> **Task goal**:
Images are to be excluded from the copy, and the records below reproduced word for word.

> **Records shown**:
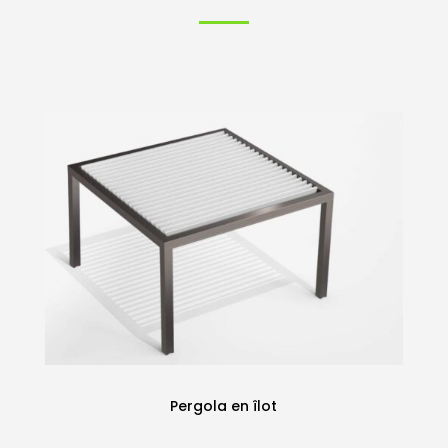
Pergola
en îlot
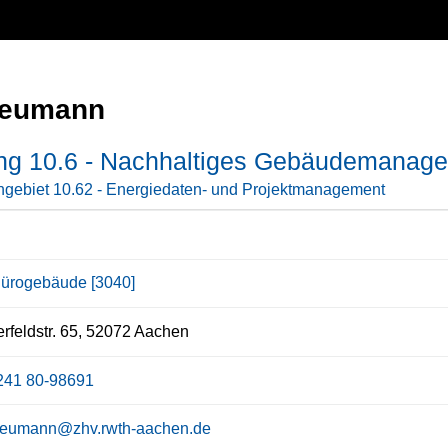
Neumann
ung 10.6 - Nachhaltiges Gebäudemanag
gebiet 10.62 - Energiedaten- und Projektmanagement
ürogebäude [3040]
rfeldstr. 65, 52072 Aachen
241 80-98691
.neumann@zhv.rwth-aachen.de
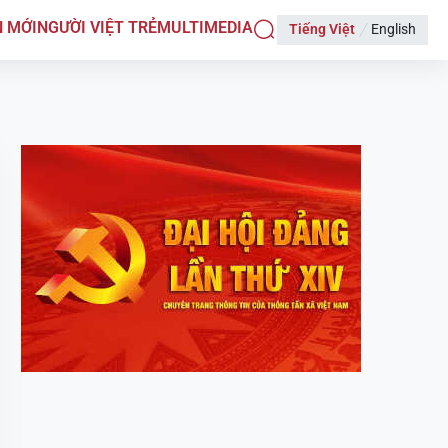
N MỚI
NGƯỜI VIỆT TRẺ
MULTIMEDIA
Tiếng Việt
English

> **Reply**:
Pergola
en îlot
Neumann
ung 10.6 - Nachhaltiges Gebäudemanag
gebiet 10.62 - Energiedaten- und Projektmanagement
ürogebäude [3040]
rfeldstr. 65, 52072 Aachen
241 80-98691
.neumann@zhv.rwth-aachen.de
N MỚI
NGƯỜI VIỆT TRẺ
MULTIMEDIA
Tiếng Việt
English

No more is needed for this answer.